Para perpetrar una barbaridad contra una persona y luego roncar con la conciencia sosegada, es preciso e imprescindible cosificar antes a esa persona, reducir a la condición de cosa a esa persona. Una lata de refresco es una cosa a la que puedo dar patadas sin problema. Si mi mente consigue convertir a una persona no más que en una lata de refresco, la patearé sin duelo alguno. El lenguaje ayuda a los psicópatas en tal empeño. De hecho, es un buen comienzo para los trastornados por la maldad „en sus múltiples facetas„ el sustituir el término persona por un vocablo genérico, geométrico, indefinido, deshumanizado, en definitiva. Acabo de leer en la prensa que cierto banco ha mandado a la puta calle a un buen número de personas, pero que "aún quedaba un perímetro de 150 afectados por el ERE". Observen el detalle. No es que haya ciento cincuenta seres humanos pendientes del hilo del paro. Son solo un "perímetro", palabra que significa "medida del contorno de una figura", nada humano, por lo tanto. El despedidor de turno terminará su jornada y se irá a tomar una cervecita con aceitunas rellenas de anchoa. Al pinchar una de ellas, comentará al camarero: "Hoy he tenido que mandar a la indigencia a un perímetro, que se joda". Y tan tranquilo.

A todos nos han cosificado mediante el lenguaje a lo largo de la vida. Qué buen truquillo limpiador de las conciencias de los poderosos. Ni deja marcas, ni grasa, ni suciedad. De niño, aprendí que yo era "un punto" o "un punto filipino". No era yo: era solo un signo ortográfico oriental. El cura no daba un capón a un niño, lo daba a un "bulto con ojos", que también nos llamaban así. Durante la mili, yo fui un número: una vez que entré en el despacho de un capitán en El Ferrol y se me ocurrió decir "A sus órdenes, me llamo...", fui cortado en seco: "Aquí ningún marinero se llama de ninguna manera". Luego, ya fui siendo „en la carrera de la edad„ un fulano, un citano, un perengano, un individuo, un sujeto, un tipo o un tal. Cuando la Brigada Político Social franquista te trincaba, no te llamabas tampoco de ninguna forma: "Dice llamarse", escribían en los formularios.
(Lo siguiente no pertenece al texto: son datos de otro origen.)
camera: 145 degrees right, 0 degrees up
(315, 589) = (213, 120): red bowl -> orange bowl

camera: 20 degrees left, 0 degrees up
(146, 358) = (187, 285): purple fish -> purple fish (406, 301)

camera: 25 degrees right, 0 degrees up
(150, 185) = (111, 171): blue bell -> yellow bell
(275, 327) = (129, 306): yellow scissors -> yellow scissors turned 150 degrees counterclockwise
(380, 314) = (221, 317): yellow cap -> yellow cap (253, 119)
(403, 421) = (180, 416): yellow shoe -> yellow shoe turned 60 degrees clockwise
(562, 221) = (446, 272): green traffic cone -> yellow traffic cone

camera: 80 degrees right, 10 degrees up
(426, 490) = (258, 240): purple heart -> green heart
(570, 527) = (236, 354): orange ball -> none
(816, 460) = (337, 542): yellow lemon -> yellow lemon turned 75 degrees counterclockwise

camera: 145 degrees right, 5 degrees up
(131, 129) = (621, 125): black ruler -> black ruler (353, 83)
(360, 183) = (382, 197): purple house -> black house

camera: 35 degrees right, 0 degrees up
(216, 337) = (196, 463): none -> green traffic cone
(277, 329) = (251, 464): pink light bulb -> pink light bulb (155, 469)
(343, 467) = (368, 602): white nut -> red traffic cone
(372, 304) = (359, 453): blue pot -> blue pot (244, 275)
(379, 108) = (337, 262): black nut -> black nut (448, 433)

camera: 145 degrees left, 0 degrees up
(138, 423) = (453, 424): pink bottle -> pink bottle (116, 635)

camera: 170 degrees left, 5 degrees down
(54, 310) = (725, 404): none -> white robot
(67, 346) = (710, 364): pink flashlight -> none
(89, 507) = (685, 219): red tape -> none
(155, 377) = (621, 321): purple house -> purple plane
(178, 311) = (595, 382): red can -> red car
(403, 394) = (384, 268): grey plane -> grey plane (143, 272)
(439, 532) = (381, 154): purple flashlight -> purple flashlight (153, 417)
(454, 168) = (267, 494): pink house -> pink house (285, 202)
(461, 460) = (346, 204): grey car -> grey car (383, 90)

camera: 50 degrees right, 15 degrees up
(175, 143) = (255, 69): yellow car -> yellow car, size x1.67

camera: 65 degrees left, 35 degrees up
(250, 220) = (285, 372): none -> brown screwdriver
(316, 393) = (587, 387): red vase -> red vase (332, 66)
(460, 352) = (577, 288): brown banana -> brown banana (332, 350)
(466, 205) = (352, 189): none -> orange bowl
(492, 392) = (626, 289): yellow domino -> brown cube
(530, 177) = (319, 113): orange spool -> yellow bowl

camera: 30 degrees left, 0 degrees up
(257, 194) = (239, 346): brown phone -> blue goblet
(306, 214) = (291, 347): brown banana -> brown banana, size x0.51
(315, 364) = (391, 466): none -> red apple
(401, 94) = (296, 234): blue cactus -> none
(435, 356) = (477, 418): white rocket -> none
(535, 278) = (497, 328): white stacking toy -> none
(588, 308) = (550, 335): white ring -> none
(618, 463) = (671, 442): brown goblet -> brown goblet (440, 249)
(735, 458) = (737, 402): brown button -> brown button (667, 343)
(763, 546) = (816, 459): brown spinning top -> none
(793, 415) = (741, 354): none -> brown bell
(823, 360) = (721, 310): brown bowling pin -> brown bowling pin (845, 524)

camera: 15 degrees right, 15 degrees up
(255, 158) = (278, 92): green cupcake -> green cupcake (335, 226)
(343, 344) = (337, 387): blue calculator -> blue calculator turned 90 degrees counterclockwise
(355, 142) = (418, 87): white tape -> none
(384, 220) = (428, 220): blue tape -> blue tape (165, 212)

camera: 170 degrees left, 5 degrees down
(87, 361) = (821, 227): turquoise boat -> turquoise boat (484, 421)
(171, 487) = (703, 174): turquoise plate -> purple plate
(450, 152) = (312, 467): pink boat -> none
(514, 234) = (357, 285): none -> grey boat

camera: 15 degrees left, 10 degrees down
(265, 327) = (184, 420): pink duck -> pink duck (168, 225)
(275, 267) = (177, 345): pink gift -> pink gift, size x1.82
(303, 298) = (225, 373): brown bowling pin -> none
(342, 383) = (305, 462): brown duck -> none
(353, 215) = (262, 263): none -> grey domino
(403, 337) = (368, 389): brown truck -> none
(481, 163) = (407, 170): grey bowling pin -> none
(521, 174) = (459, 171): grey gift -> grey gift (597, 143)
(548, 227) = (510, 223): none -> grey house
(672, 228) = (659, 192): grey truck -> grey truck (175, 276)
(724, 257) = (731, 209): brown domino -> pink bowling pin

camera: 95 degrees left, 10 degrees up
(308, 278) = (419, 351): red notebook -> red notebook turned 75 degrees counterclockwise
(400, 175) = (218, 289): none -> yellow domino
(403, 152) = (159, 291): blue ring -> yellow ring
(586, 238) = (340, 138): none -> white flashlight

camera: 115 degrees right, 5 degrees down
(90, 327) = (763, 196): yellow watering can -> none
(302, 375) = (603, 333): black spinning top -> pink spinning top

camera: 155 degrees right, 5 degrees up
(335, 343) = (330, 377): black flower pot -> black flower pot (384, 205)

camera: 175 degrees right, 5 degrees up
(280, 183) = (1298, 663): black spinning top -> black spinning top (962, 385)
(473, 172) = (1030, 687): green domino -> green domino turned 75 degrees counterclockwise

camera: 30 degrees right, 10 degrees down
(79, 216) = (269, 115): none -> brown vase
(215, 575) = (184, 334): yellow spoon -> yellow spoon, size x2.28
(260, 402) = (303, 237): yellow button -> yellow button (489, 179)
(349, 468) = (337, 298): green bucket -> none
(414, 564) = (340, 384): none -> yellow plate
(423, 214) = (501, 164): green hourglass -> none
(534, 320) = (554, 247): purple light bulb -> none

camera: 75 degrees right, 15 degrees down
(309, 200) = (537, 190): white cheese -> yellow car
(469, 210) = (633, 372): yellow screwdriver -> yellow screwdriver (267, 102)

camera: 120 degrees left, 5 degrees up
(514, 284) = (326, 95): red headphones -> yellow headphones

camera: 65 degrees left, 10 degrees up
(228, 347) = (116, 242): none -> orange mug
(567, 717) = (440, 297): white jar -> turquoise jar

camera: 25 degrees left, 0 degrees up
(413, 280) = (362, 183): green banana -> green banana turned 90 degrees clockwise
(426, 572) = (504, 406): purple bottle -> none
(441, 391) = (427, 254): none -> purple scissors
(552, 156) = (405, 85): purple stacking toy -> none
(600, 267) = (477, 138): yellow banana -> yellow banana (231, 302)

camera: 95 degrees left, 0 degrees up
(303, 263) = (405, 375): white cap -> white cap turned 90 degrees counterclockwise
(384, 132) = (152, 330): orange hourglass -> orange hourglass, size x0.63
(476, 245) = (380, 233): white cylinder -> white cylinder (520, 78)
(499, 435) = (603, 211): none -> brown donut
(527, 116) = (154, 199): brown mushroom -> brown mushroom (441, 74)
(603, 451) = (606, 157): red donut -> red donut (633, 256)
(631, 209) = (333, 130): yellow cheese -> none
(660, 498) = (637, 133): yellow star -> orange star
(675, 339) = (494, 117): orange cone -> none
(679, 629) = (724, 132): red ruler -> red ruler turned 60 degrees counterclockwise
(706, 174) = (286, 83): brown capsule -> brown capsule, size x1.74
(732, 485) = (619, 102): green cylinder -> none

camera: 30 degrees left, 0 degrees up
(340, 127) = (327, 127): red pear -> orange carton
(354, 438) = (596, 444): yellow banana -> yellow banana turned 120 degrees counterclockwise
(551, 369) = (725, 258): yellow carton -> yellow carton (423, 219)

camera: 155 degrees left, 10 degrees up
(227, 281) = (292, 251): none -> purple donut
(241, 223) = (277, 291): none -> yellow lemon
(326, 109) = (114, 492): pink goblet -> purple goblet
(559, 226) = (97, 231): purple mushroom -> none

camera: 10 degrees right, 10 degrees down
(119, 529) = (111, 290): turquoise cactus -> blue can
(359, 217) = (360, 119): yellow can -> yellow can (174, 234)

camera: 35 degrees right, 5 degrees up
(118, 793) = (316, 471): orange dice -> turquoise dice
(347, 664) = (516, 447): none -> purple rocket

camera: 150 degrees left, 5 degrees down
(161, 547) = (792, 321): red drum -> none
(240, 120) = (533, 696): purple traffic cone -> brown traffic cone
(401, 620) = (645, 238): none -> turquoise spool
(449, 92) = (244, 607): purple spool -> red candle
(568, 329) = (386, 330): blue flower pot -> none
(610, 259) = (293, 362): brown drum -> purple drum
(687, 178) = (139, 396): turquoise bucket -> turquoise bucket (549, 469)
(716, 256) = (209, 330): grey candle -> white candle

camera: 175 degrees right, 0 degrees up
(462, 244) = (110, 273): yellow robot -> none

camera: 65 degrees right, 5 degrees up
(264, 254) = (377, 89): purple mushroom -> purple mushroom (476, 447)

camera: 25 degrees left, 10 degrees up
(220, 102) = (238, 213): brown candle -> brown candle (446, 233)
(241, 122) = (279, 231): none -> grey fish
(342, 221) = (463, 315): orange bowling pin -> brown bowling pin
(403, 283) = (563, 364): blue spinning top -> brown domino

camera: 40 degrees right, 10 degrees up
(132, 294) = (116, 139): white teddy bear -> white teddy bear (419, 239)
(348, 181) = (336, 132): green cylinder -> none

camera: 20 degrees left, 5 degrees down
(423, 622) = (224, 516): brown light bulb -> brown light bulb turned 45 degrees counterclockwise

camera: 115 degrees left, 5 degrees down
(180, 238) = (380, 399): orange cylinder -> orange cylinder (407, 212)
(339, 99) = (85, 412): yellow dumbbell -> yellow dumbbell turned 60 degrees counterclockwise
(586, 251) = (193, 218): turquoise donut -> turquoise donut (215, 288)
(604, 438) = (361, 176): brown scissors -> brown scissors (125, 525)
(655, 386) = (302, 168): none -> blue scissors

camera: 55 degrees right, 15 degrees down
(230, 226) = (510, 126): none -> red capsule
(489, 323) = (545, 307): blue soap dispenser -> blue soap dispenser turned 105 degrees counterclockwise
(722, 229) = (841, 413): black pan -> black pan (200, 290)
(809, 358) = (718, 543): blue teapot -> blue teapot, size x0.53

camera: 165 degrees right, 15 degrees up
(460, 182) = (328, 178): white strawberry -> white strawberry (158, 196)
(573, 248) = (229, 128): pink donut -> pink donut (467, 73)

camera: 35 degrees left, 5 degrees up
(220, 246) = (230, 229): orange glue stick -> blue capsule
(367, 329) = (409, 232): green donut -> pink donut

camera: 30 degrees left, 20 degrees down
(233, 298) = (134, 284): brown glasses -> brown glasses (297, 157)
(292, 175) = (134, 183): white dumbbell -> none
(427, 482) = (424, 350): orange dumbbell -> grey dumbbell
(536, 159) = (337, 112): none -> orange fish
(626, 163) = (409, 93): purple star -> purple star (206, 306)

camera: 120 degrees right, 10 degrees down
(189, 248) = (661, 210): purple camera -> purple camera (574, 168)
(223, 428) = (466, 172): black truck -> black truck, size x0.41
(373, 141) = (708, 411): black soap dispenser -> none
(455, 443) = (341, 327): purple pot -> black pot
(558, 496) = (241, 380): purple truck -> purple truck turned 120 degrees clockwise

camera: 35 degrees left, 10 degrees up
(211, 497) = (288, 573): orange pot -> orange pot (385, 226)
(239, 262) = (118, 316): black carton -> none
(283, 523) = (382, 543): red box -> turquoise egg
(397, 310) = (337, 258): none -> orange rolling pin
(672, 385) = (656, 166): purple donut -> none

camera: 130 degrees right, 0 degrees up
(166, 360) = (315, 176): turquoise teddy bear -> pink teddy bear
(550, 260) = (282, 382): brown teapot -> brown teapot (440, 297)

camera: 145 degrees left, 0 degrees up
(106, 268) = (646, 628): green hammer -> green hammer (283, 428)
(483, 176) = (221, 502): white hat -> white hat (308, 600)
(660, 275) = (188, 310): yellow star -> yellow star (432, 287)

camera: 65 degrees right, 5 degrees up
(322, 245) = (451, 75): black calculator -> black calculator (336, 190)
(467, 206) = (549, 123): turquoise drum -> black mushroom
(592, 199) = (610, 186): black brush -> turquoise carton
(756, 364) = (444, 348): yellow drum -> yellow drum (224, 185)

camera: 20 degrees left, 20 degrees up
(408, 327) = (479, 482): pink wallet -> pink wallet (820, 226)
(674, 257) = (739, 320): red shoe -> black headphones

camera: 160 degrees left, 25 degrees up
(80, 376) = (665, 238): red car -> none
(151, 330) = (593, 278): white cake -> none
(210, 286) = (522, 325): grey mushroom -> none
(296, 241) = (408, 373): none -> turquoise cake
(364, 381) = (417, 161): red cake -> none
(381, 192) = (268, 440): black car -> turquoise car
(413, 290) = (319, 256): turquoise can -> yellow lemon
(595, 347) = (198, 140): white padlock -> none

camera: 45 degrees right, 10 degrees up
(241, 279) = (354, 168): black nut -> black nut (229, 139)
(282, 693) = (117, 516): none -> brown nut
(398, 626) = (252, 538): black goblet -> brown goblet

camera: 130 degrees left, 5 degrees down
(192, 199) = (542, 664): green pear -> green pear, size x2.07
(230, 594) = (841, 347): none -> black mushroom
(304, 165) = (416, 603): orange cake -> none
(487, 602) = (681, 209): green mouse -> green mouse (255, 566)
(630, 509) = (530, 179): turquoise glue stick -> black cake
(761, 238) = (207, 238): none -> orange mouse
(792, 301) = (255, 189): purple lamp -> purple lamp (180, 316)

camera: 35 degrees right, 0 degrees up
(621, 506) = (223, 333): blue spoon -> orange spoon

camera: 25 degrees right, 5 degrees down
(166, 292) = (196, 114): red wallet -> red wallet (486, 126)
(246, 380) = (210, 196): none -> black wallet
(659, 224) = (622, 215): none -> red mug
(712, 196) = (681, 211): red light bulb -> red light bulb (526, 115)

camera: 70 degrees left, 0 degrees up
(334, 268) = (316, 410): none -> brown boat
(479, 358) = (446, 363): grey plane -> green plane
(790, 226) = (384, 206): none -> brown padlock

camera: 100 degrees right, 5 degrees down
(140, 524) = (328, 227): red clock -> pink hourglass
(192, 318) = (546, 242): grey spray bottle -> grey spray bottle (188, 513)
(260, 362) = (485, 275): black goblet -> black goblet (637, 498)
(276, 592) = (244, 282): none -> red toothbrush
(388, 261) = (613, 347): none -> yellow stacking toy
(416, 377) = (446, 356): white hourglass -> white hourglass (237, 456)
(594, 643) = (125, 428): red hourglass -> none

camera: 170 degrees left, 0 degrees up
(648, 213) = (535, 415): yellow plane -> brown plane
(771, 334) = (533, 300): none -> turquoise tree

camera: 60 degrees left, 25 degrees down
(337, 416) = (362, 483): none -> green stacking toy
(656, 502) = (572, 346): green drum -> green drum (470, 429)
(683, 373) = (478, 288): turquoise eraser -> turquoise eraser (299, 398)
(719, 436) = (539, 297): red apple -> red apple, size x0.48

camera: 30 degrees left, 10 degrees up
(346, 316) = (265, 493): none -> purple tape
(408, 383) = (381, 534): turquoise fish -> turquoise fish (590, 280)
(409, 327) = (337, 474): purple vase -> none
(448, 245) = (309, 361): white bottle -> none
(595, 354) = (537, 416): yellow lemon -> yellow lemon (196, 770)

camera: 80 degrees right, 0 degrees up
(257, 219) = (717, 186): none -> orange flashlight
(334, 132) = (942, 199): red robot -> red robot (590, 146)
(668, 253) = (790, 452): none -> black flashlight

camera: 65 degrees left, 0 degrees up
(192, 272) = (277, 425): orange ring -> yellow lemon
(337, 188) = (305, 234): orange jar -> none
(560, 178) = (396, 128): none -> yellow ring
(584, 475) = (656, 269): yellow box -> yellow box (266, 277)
Eras una cosa sin nombre. Si hubiesen conocido los cosificadores el argot del caló „el que recogen Luis Besses o Francisco de Sales Mayo, ya en el XIX„, tendrían más campo nominativo aún: todos seríamos un curaró, un randiñaró, un pailó, un jeré, un manú o una cachí. El caso siempre fue no llamar a las personas por su nombre, sustraer su identidad humana.

En el asunto laboral, nada de obrero, que es una palabra muy roja. Menos aún proletario. Mucho mejor productores. Un día, mi padre nos contó que lo habían ascendido: "Ya no soy un obrero, soy un productor", ironizaba. Seguía siendo panadero de a pie y cobrando como tal, sí: pero en la nómina venía como "productor", menudo rango. Y entraron en nuestra lengua asalariado, trabajador, currante, currito, currelante, operario o la mucho más tersa y suave empleado. Hasta que se acabó tanto melindre y pasamos a ser nada más que recursos: recursos humanos, sí, pero recursos. Es decir, medios de cualquier clase que, en caso de necesidad, sirven para conseguir lo que se pretende (corrijo a la RAE: mejor sería "lo que pretende el mandamás"). O sea: un conjunto de elementos disponibles para resolver una necesidad o llevar a cabo una empresa.

En esas estamos. Hemos ascendido de puntos filipinos a perímetros a lo largo de nuestra carrera vital. Si alguna vez alguien tuvo ínfulas de ser una persona y de ser considerada como tal a base de honestidad, aplicación y trabajo, recuerde que naranjas de la China. Que el Poder le ha señalado como lo que es y como lo que le nombra: como un recurso humano consumidor.